Die Anrufe, soviel wissen die Ermittler und Ermittlerinnen immerhin, kommen aus großen Callcentern, die jeden Tag tausende Anschlüsse in ganz Deutschland anrufen – meistens gehören sie älteren Menschen. Dahinter stecken organisierte Banden, teilweise mischen kriminelle Familienclans mit.

Bei den meisten Delikten handelt es sich um Versuche. Deshalb liege die Aufklärungsquote bei Betrugsdelikten zum Nachteil älterer Menschen bei nur bei 2,5 Prozent, erklärt Innenminister Herbert Reul (CDU): "Die meisten Fälle werden gemeldet, aber finden nicht statt. Denn die allermeisten älteren Menschen legen auf und dann war es das. Bei den Fällen hat man keine Chance zu ermitteln, weil es ja keine Fakten gibt." Konzepte zur Bekämpfung dieser organisierten Kriminalität im Vorhinein gäbe es zwar, "aber kein Konzept funktioniert immer zu 100 Prozent“, so Reul.

Ermittlungen sind schwierig

Kriminalhauptkommissar Ulrich Neuhaus | Bildquelle: WDR

Allerdings werden auch bei den wenigen erfolgreichen Fällen nur selten kriminelle Callcenter und deren Betreiber aufgespürt. Jeder fünfte Fall aus dem Inland wird aufgeklärt, so das Innenministerium. Kriminalpolizeihauptkommissar Ulrich Neuhaus aus Bochum beschäftigt sich seit vielen Jahren mit Betrugsdelikten. Er weiß, warum es so schwierig ist, die Banden zu ermitteln: "Die Banden agieren mit entsprechendem, gutem Equipment und verschleiern zum Beispiel die Telefonnummern“, so der Ermittler. Um sich dem Zugriff der deutschen Strafverfolgungsbehörden zu entziehen, agierten sie aus dem Ausland. “Es ist sehr schwierig, daran zu kommen, denn es ist mit sehr viel Aufwand verbunden. Ein langwieriges und umfängliches Verfahren."
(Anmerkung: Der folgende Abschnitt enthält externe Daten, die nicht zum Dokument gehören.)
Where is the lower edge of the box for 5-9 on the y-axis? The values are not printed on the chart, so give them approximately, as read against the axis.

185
Deswegen setzen Kommissar Neuhaus und seine Kolleginnen und Kollegen auf Prävention. Das ist laut Neuhaus die Maßnahme, die am besten wirkt. Dafür besucht er zum Beispiel ein Rollatortraining auf dem Marktplatz in Bochum Gerthe. Ein Ort, an dem er auf viele potenzielle Opfer trifft. Sein Tipp: "Wenn Sie sich an den Grundsatz halten: Ich spreche am Telefon nicht über Wertgegenstände. Ich spreche nicht über Geld, sondern lege auf. Dann haben Sie mit einem Merksatz die Sicherheit für sich gewonnen.

Betrüger reingelegt

Diesen Satz kannte Walter August. Und so konnte der 67-Jährige aus Herne die Betrüger aufs Kreuz legen. Falsche Polizisten sagten ihm am Telefon, in seiner Straße sei eingebrochen worden. Auf einer Liste, die gefunden wurde, stünde sein Name. Ein Trick, von dem ebenfalls immer häufiger zu hören ist. "Mir wurde gesagt meine Wertgegenstände müssten sofort sichergestellt werden durch die Polizei, um vorzubeugen. Dann habe ich erzählt, dass ich 15.000 Euro in bar habe, zwei wertvolle Uhren und Goldbarren. Und das war natürlich der absolute Köder.

Zweieinhalb Stunden telefoniert er mit den Betrügern. Die wollen alles ganz genau wissen. Parallel ruft er mit seinem Handy die Polizei. Bei der Geldübergabe verhaften Beamte die beiden Männer. Diesmal sei es gutgegangen. Aber Walter August hält es für möglich, "dass ich in 10 oder 15 Jahren drauf reinfalle. Das ist ja auch immer eine Sache der geistigen Fitness und wie man da reagieren kann“.

Die Hinterleute dieses Falls sind immer noch auf freiem Fuß – und werden es wohl noch bleiben. Genau wie viele andere Betrüger.